See what I mean? Inge has hit just 16 home runs in his last 883 plate appearances. But he says he’s going to double that during a season in which he has yet to secure an everyday job. The haters will say he’s delusional. The believers will cheer his endless optimism.
“Ten good years and one bad year doesn’t make a bad player,” Inge told me in Lakeland one afternoon. “I had one bad season. For me, it’s the best thing that ever happened, because there’s no way anyone’s going to hold me down this year.”
Before you dismiss the 30-homer boast, remember that he hit 27 homers in 2006 … and another 27 three years later … and he’s in terrific shape after a rigorous offseason program with former U-M strength and conditioning coach Mike Barwis … and, hey, maybe he needed 4,606 big-league at-bats to discover a method for laying off the low-and-away slider.
At the moment, though, it’s hard to decipher what Inge’s role will be. Ryan Raburn, the pre-camp favorite to win the second base job, is raking right now. So is Delmon Young, whose presence in left field suggests Raburn (an outfielder, as well) must play second or serve as the designated hitter in order to make the lineup on an everyday basis.
Inge, meanwhile, has the lowest OPS of any Tiger with more than 25 spring at-bats. In this instance, Grapefruit League numbers matter: Inge asked for a chance to win the job and has yet to distinguish himself. He has shown he can handle the position defensively, which was never in doubt. Offensively, though, Raburn outperformed him during the 2010 regular season, 2011 regular season and 2012 spring training. That is not a small sample size.

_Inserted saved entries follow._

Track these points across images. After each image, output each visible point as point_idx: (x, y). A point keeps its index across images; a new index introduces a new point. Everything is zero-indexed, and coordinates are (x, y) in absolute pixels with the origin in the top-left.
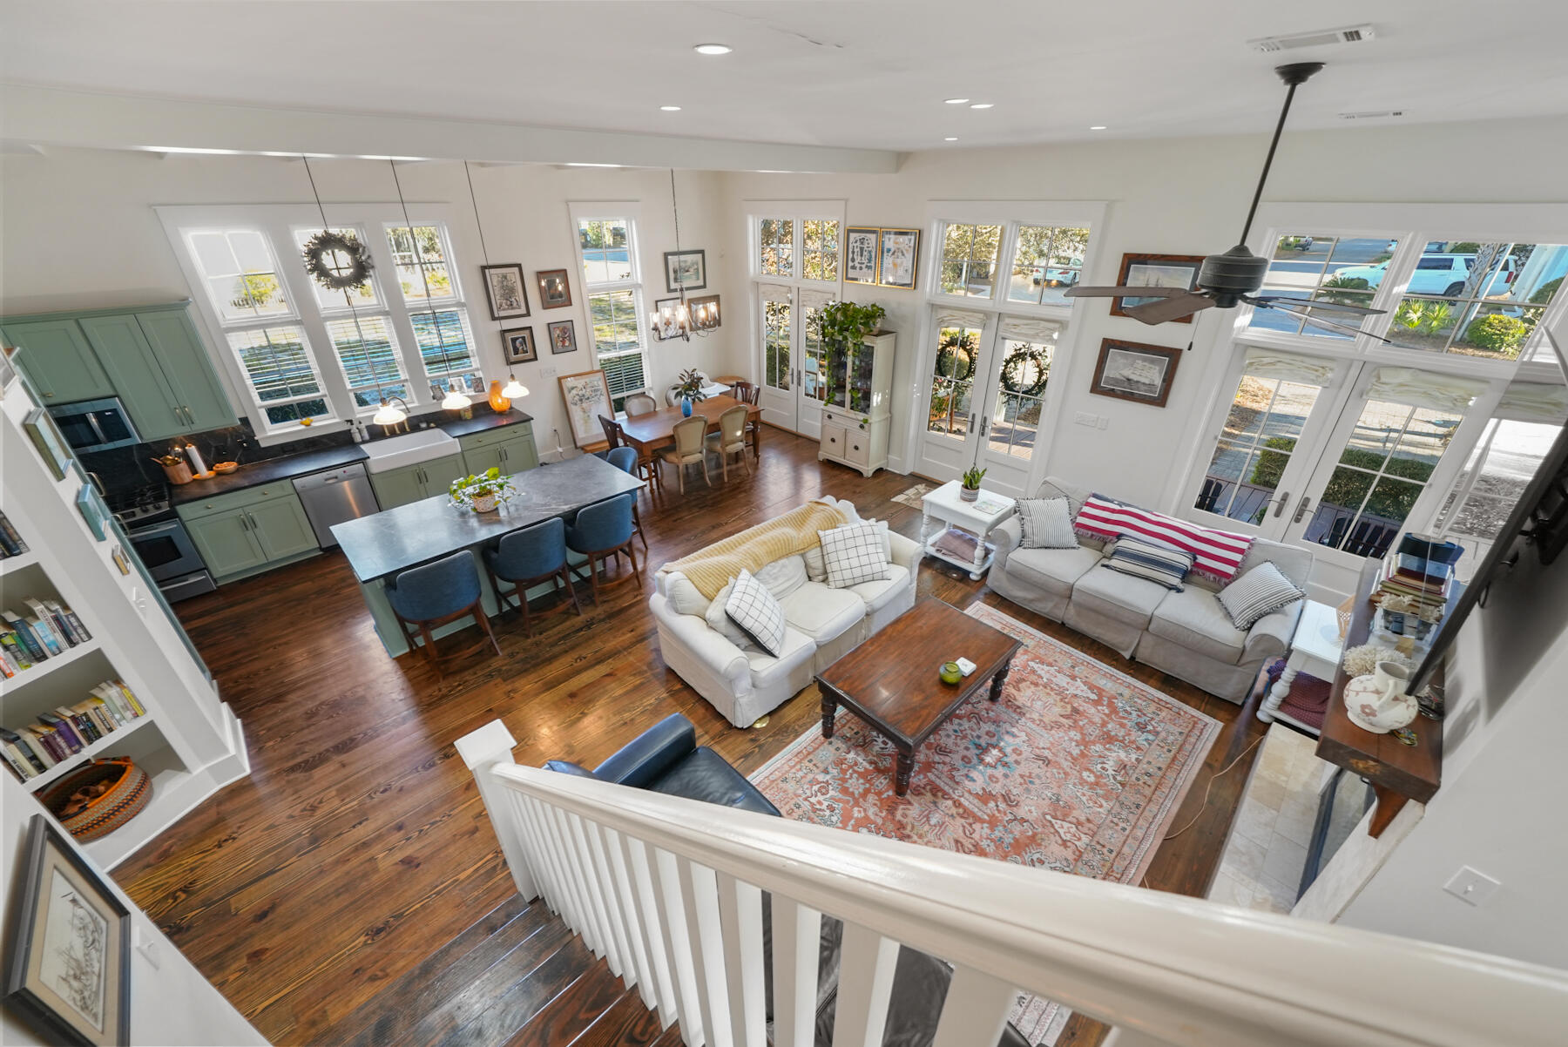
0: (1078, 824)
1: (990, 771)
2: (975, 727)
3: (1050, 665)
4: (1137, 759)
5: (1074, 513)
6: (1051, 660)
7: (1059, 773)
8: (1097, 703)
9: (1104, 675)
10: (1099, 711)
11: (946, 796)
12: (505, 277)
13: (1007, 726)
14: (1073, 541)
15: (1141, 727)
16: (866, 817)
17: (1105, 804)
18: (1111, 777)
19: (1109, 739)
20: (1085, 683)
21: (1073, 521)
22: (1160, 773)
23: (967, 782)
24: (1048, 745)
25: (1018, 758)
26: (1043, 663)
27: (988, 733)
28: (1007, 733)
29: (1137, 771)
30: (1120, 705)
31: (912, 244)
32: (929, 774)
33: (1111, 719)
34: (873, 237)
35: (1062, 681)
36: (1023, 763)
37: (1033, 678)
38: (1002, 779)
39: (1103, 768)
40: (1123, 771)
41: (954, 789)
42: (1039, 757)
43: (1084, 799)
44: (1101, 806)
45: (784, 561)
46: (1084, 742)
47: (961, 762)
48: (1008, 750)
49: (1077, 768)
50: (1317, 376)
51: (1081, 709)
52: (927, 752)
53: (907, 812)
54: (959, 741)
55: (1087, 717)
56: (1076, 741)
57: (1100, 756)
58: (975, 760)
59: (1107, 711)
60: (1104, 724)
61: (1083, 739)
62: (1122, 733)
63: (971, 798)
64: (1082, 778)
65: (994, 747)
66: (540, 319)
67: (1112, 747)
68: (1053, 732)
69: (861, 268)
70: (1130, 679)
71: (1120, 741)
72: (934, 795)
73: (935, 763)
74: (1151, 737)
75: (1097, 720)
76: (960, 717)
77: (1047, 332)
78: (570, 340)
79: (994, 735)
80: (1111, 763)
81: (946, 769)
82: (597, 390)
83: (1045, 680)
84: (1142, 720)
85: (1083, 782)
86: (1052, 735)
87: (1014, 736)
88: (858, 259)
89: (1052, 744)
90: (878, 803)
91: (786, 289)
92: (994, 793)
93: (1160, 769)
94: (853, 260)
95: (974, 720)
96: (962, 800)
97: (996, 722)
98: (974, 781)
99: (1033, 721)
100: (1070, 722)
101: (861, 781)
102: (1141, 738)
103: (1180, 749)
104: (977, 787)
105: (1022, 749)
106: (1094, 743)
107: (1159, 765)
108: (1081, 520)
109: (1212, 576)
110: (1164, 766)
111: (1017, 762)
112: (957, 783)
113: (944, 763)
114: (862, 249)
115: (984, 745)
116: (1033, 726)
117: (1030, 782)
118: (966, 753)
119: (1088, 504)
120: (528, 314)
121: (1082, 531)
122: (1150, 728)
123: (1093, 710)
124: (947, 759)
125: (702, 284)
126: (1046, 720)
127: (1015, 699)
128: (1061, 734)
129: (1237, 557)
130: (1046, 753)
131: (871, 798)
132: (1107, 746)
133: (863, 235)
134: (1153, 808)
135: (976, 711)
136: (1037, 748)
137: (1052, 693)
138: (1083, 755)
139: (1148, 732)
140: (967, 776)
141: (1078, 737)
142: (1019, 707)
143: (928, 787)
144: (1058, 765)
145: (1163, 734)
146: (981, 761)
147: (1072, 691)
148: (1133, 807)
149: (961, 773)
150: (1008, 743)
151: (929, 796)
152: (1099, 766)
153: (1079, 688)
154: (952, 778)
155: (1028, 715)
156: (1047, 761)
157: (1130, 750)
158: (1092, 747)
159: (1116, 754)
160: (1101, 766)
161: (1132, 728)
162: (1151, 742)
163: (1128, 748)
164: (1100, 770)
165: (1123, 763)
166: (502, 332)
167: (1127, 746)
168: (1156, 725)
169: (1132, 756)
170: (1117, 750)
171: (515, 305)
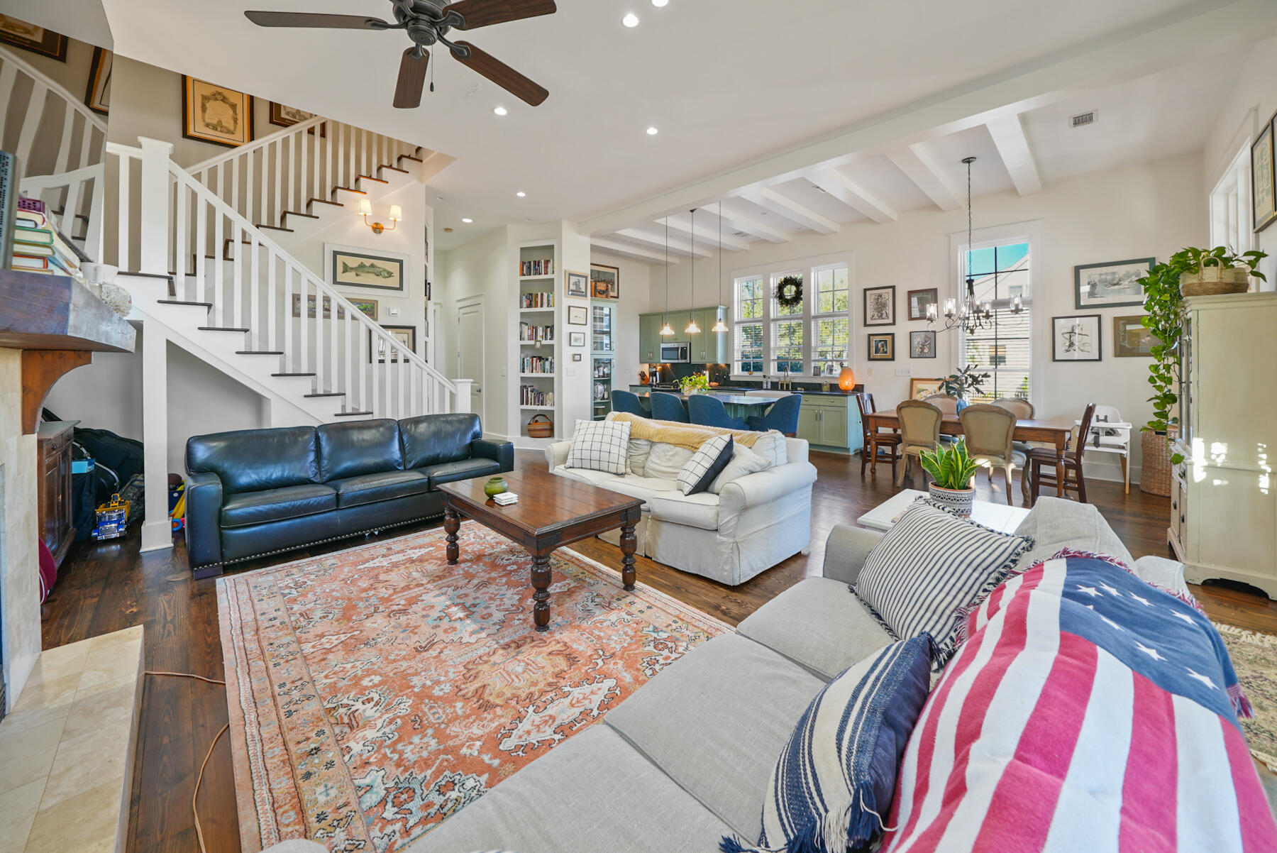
0: (329, 651)
1: (440, 608)
2: (504, 607)
4: (349, 749)
7: (397, 655)
8: (493, 742)
12: (880, 296)
17: (325, 681)
18: (351, 703)
19: (410, 729)
22: (301, 770)
23: (438, 593)
24: (443, 658)
27: (489, 614)
29: (331, 741)
33: (446, 751)
36: (431, 631)
38: (425, 613)
39: (370, 700)
40: (346, 720)
42: (431, 645)
43: (349, 666)
44: (326, 677)
46: (424, 697)
47: (463, 593)
48: (457, 624)
49: (392, 675)
51: (490, 717)
55: (468, 718)
56: (432, 688)
57: (390, 705)
58: (459, 601)
60: (440, 735)
61: (430, 697)
62: (412, 755)
63: (419, 593)
64: (375, 674)
65: (471, 616)
66: (904, 328)
67: (393, 727)
68: (462, 669)
71: (395, 743)
74: (371, 801)
75: (454, 729)
78: (930, 348)
79: (483, 618)
80: (371, 713)
81: (459, 584)
84: (415, 805)
85: (368, 673)
86: (456, 667)
87: (474, 633)
89: (443, 663)
92: (414, 606)
93: (308, 775)
95: (513, 609)
96: (422, 588)
97: (501, 622)
98: (436, 597)
99: (490, 655)
100: (468, 693)
102: (379, 781)
104: (428, 597)
105: (453, 635)
106: (416, 706)
107: (313, 779)
110: (304, 785)
111: (436, 627)
115: (474, 609)
116: (481, 653)
120: (894, 324)
122: (390, 812)
123: (478, 732)
126: (485, 668)
127: (535, 646)
128: (453, 676)
130: (433, 653)
132: (399, 721)
134: (270, 731)
136: (445, 648)
137: (535, 690)
138: (407, 687)
139: (383, 802)
140: (445, 594)
141: (437, 692)
142: (519, 647)
144: (410, 658)
145: (359, 829)
146: (456, 605)
147: (531, 718)
148: (293, 708)
149: (449, 591)
150: (468, 627)
152: (376, 698)
153: (532, 730)
155: (501, 652)
156: (421, 650)
157: (370, 748)
158: (411, 701)
159: (379, 726)
160: (375, 700)
161: (407, 775)
162: (360, 794)
163: (376, 748)
164: (370, 696)
165: (357, 727)
166: (870, 335)
167: (380, 747)
168: (389, 829)
169: (360, 747)
170: (383, 730)
171: (884, 316)
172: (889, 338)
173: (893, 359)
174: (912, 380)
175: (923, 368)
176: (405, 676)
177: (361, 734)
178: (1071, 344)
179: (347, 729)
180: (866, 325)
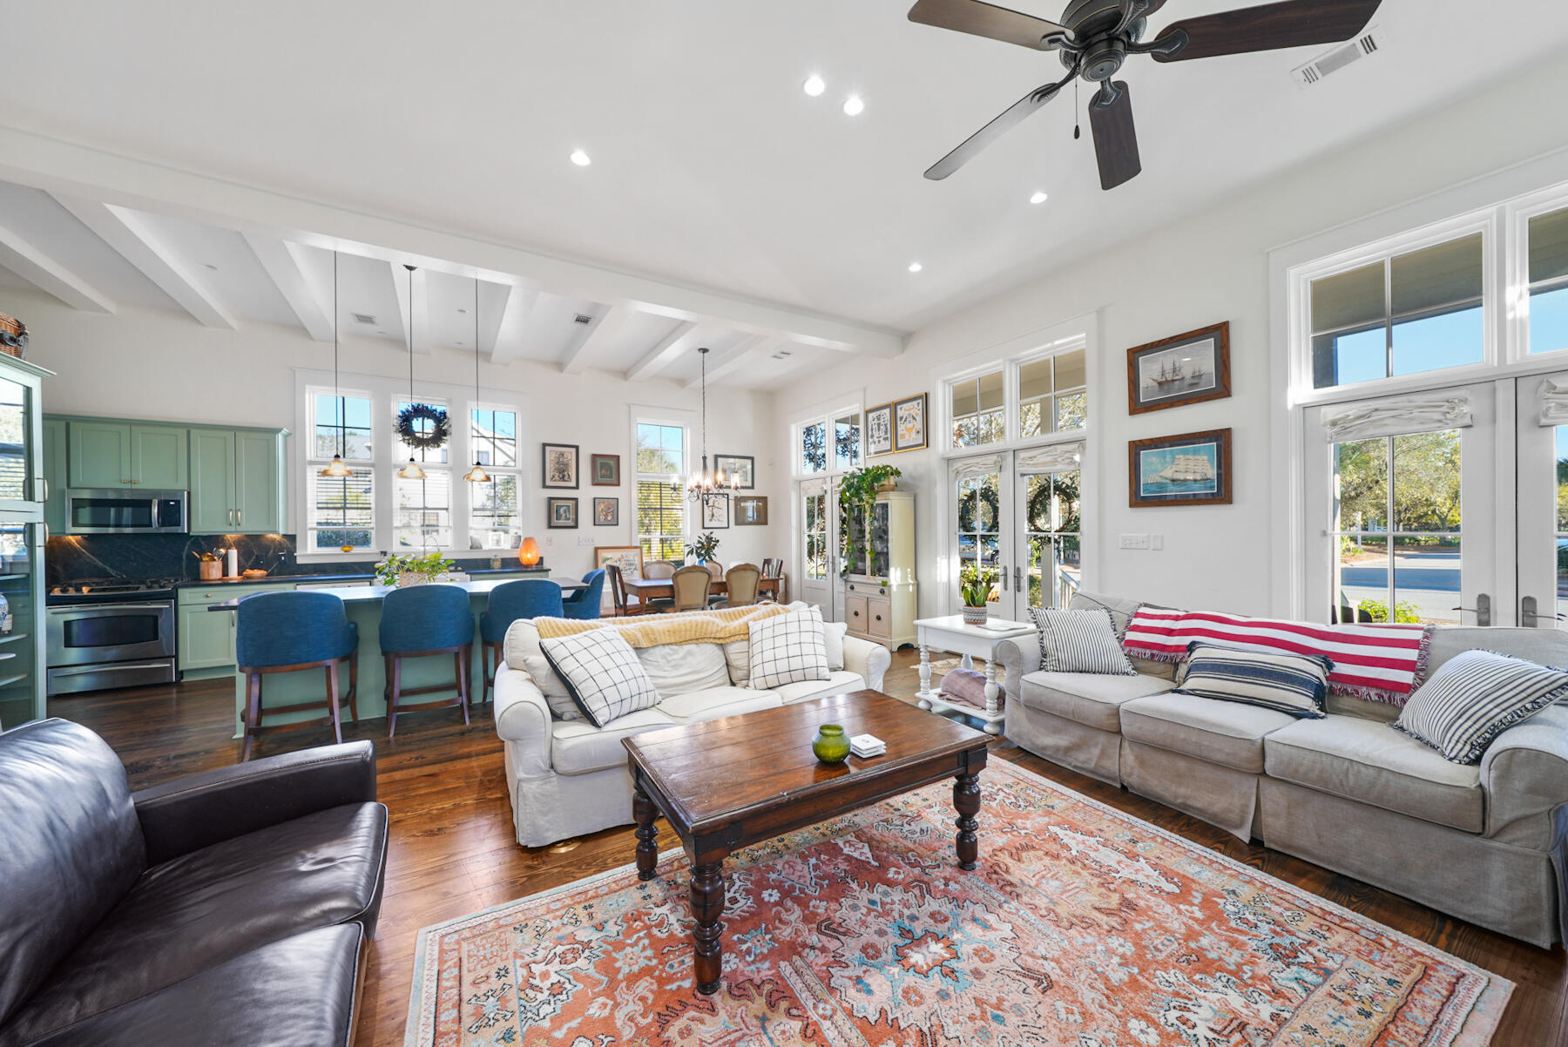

Inge, though, has always survived in the strangest of ways. He’s the guy who swings at pitches a foot outside then turns around an 0-2 fastball from the untouchable Alexi Ogando to tie Game 4 of the American League Championship Series.
It would have been un-Inge-like for him to show up in Lakeland, hit .400 and force the Tigers’ decision-makers to give him an everyday role. It would be equally out of character for him to fade away quietly. Fourteen years after the Tigers drafted him, and 11 years after his big-league debut, Inge is right where he always has been. I, for one, am happy about that. But I can’t say that I speak for all my neighbors.